AN: It’s definitely an interesting and trying time for music in India. While there is a lot more money in music now, I would say that the level of competition has definitely increased as well. A lot of the Indian music industry depends on the film and television industries. The budgets are now bigger, and with the advent of Netflix, Amazon Prime and other streaming services producing their own content there’s a huge demand for composers, sound designers, and music directors. Between movies, web content, and advertisements, you need to be able to cover pretty much every genre there is out there. There’s a fairly big demand for competent and professional musicians who can deliver. The independent music scene is also evolving, but has its work cut out for it to thrive. When I was growing up, I felt that the music scene was constantly trying to catch up with the international scene. Now, it’s on the same timeline. What is problematic is policy and the lack of venues in the big cities. The other thing I’ve seen decline is band culture: most new acts tend to be solo acts or projects and collaborations. India had a really healthy rock and metal scene; this is—in my opinion—definitely no longer the case. It is definitely a trying time, particularly for live music in the non-mainstream. On the other hand there are avenues in the electronic music scene, which are a lot more accepting of different sub-genres than one would imagine. On a more positive note, the state government has just allowed 24/7 operation of restaurants, clubs, and venues within designated areas in Bombay. Even though alcohol may only be served till 1:30 a.m., this is a much-needed shot in the arm for local music and a baby step towards an open nightlife. [As] much as we deride the commercialization of the music scene, the evidence that the scene rises and falls with the availability of venues is hard to argue with – that’s been the case for fifty odd years. I read something about Thom Yorke saying that musicians are no longer just competing with other musicians, but they’re competing with food delivery apps and Netflix. As a musician, the onus of getting people out of their homes is completely on you.
EW: There’s just so much entertainment available now, at any time of the day, no matter where you are. It’s hard to blame people for not wanting to leave their houses. It's too bad though, because your sense of community totally suffers, and you miss out on some of the unpredictable moments in life—seeing or hearing a piece of art that moves you or challenges the way you think about something. Did you ever play in bands?
AN: No, I'm a terrible musician. I was a huge Dream Theater nerd. For two years that's all I listened to. I got so anal retentive about music and I was just focusing on speed. I was having difficulties playing in time and staying in key. I had no chops. I never played in bands, though I did audition for a couple on bass. I just showed up there with my bass and a bunch of effects pedals. This friend of mine, who's a very successful commercial singer said, "Do you know how to play? Have you ever played bass in your life?" I said, "No, but I have a crazy sound," and he said, "I agree with you on that!" He said, "You're a cool guy. I'm kicking you out of the band, but let's hang out."
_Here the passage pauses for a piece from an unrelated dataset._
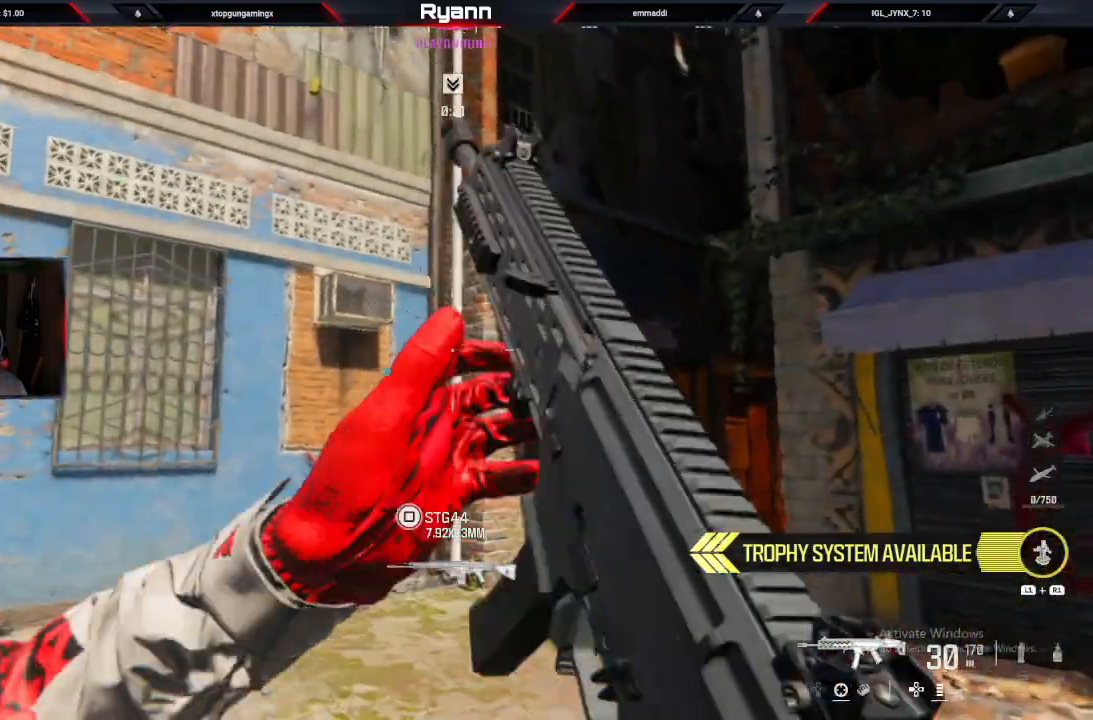
{"dt_ms": 500, "buttons": [], "left_stick": "up", "right_stick": "down-right", "events": [[200, "left_stick", "up"]]}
EW: Do you think your self-described/characterized lack of musicianship has had an effect on how you approach design for your pedals and modules?
AN: Oh, without a doubt. I’m more driven by the sound palette and texture of it all, which is something you can clearly hear in my pedal and module designs. There’s a lot of granularity and complexity, I guess. Since I don’t have musical and compositional strengths to fall back on, I have to depend on tonal variation and standing out sonically. One thing this reflects in is my tendency to keep the bandwidth very wide, treating the signal as information, so you can pick out what you want later rather than kill lows or highs prematurely. This is also important for me when I’m performing live hardware techno—I treat the distortion as an instrument itself. The Baron Samedi fuzz is a good example—it makes you play differently to get the best tones out of it. I also have never played most of the legendary vintage pedals and synths out there—so I have no frame of reference of, for example, what an MS- 20 or a Fuzz Face or a Tone Bender is supposed to sound like. Growing up with limited or no access to these things, not having a context was actually liberating—I just design things till they sound good to me.
EW: You definitely have an individual sound and aesthetic, and have done things your own way. How did that attitude inform the philosophy of the company overall?
AN: When I started building custom pedals I was a bit frustrated thinking about a brand name to build them under. I knew I didn’t want anything very generic, or anything particularly focused on guitar to be part of that name, but something more descriptive. The feeling was to combine something visceral with something incredibly cold and mechanical. I’d also been using animal themed names as placeholders for projects, such as “Flea-Ridden Cur.” At some point I was chatting with a guitarist friend who suggested that I make a low- cost transparent booster or Tube Screamer or something equally boring for the local market. I said something to the effect of: “Fuck that man. I don’t want to build shitty pedals and amps, I want to build BEASTS!”—and BAM! Two words came to my head: Animal Factory.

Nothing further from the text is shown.